The Dow rose 183 points or 1.7% while the S&P gained 1.8% to 1164 and the Nasdaq added 1.9%.

And then there were two. Last night the Dutch parliament passed the EFSF bill leaving only Malta and Slovakia to hold their votes early next week. The trick will then be what to actually do with the E440bn fund. We know that European leaders finally agree that bank recapitalisation ahead of an orderly Greek default is the necessary plan, but the details of that plan are yet to be determined.

The expectation is that the details are now being nutted out and will be presented at the EU summit on October 17. This leaves another ten days of room to disagree, bicker and disrupt, but one gets the felling Europe has finally figured it out. Figured out, that is, that it's time to show a united front. No end of damage has been done to reputations in the past two years, but then one can hardly look to the US as a role model either.

Last night Jean-Claude Trichet held his final press conference before the end of his eight-year tender as ECB president. Previously markets had assumed the ECB would cut its cash rate in the face of the turmoil but Trichet had poured cold water on that idea, and true to form he left the ECB cash rate steady at 1.5% last night. However he did announce a raft of other "unconventional" policy measures.

Those measures are described as "tried and trusty" by the Wall Street Journal given Trichet is reverting to strategies put in place in 2008 after the fall of Lehman. We must recall at this point that the eurozone does not have a common bond to replicate the US Treasuries or UK gilts for example, so any form of quantitative easing has to be more imaginative than just printing money to buy sovereign paper.

The ECB will restart its program of buying covered bank bonds next month and will hold two separate tenders of one-year refinancing for eurozone banks.
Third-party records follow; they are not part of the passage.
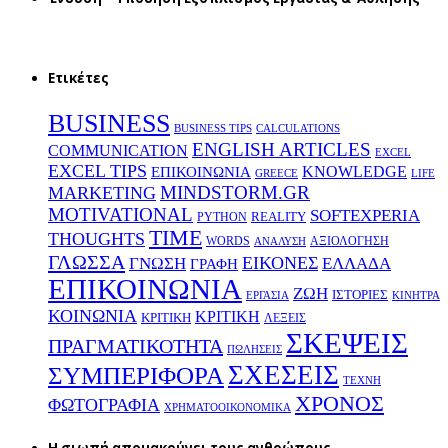
Ετικέτες
BUSINESS
BUSINESS TIPS
CALCULATIONS
ENGLISH ARTICLES
COMMUNICATION
EXCEL
EXCEL TIPS
KNOWLEDGE
EΠΙΚΟΙΝΩΝΙΑ
GREECE
LIFE
MINDSTORM.GR
MARKETING
MOTIVATIONAL
SOFTEXPERIA
REALITY
PYTHON
TIME
THOUGHTS
WORDS
ΑΞΙΟΛΟΓΗΣΗ
ΑΝΑΛΥΣΗ
ΓΛΩΣΣΑ
ΕΙΚΟΝΕΣ
ΕΛΛΑΔΑ
ΓΝΩΣΗ
ΓΡΑΦΗ
ΕΠΙΚΟΙΝΩΝΙΑ
ΖΩΗ
ΙΣΤΟΡΙΕΣ
ΕΡΓΑΣΙΑ
ΚΙΝΗΤΡΑ
ΚΟΙΝΩΝΙΑ
ΚΡΙΤΙΚΗ
ΚΡΙΤΙΚΗ
ΛΕΞΕΙΣ
ΣΚΕΨΕΙΣ
ΠΡΑΓΜΑΤΙΚΟΤΗΤΑ
ΠΩΛΗΣΕΙΣ
ΣΧΕΣΕΙΣ
ΣΥΜΠΕΡΙΦΟΡΑ
ΤΕΧΝΗ
ΧΡΟΝΟΣ
ΦΩΤΟΓΡΑΦΙΑ
ΧΡΗΜΑΤΟΟΙΚΟΝΟΜΙΚΑ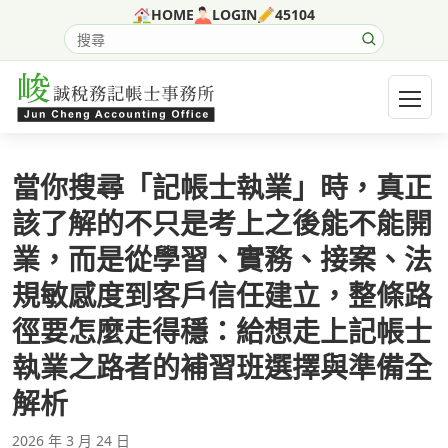
跳至主要內容
HOME
LOGIN
45104
搜尋網站內容
開啟選
當你搜尋「記帳士執業」時，真正
該了解的不只是考上之後能不能開
業，而是從學習、實務、接案、法
規敏感度到客戶信任建立，整條路
徑要怎麼走得穩：給想走上記帳士
執業之路者的補習班選擇與準備全
解析
2026 年 3 月 24 日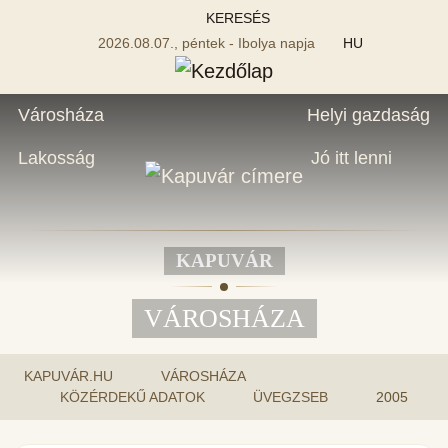
KERESÉS
2026.08.07., péntek - Ibolya napja
HU
Városháza
Helyi gazdaság
Lakosság
Jó itt lenni
KAPUVÁR
VÁROSHÁZA
KAPUVÁR.HU
VÁROSHÁZA
KÖZÉRDEKŰ ADATOK
ÜVEGZSEB
2005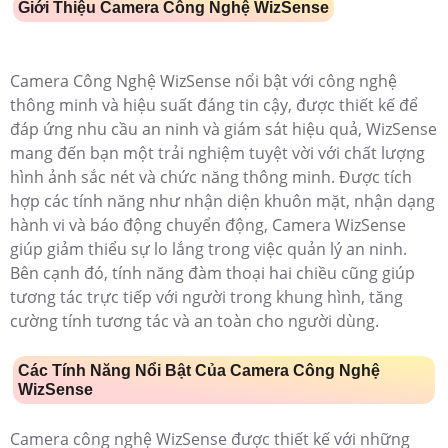
Giới Thiệu Camera Công Nghệ WizSense
Camera Công Nghệ WizSense nổi bật với công nghệ
thông minh và hiệu suất đáng tin cậy, được thiết kế để
đáp ứng nhu cầu an ninh và giám sát hiệu quả, WizSense
mang đến bạn một trải nghiệm tuyệt vời với chất lượng
hình ảnh sắc nét và chức năng thông minh. Được tích
hợp các tính năng như nhận diện khuôn mặt, nhận dạng
hành vi và báo động chuyển động, Camera WizSense
giúp giảm thiểu sự lo lắng trong việc quản lý an ninh.
Bên cạnh đó, tính năng đàm thoại hai chiều cũng giúp
tương tác trực tiếp với người trong khung hình, tăng
cường tính tương tác và an toàn cho người dùng.
Các Tính Năng Nổi Bật Của Camera Công Nghệ
WizSense
Camera công nghệ WizSense được thiết kế với những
Echoing the Fed's new policy of specifying timing, the ECB will provide banks with as much liquidity as they need until at least July 2012. In other words, we might now be able to assume that whatever happens on the default front, from Greece to anyone else, European banks will not crash under the weight of losses.

Where will this funding come from? Well that's where the EFSF comes in. It has long been noted that E440bn might cover Greece, Portugal and even Spain but not Italy, but we are yet to find out what sort of leverage will be applied to the EFSF and what sort of complex system will be put in place to feed the ECB. But perhaps the salient point here is the message European officials are now sending to the so-called "bond vigilantes" ? a message which basically suggests "we're bigger than you are so you might as well back off". For two years we have seen nothing but band-aid measures to support Greece and the other PIIGS which have not been sufficient to prevent financial markets from undermining the capacity of the peripherals to finance their budget deficits.

The Poms also got into the act last night. There's been a lot of thigh-slapping around The City of late as the British have reflected on their sensible decision not to join a common currency which has brought its continental neighbours to their knees more effectively than Nelson could ever have managed. And there has also been talk of leaving the EU. But the UK has not been immune to the goings on in Europe and its economy is feeling the fallout. Last night the Bank of England announced a 75bn pound increase to its asset purchase program to 275bn pounds, which has been dubbed a British "QE2".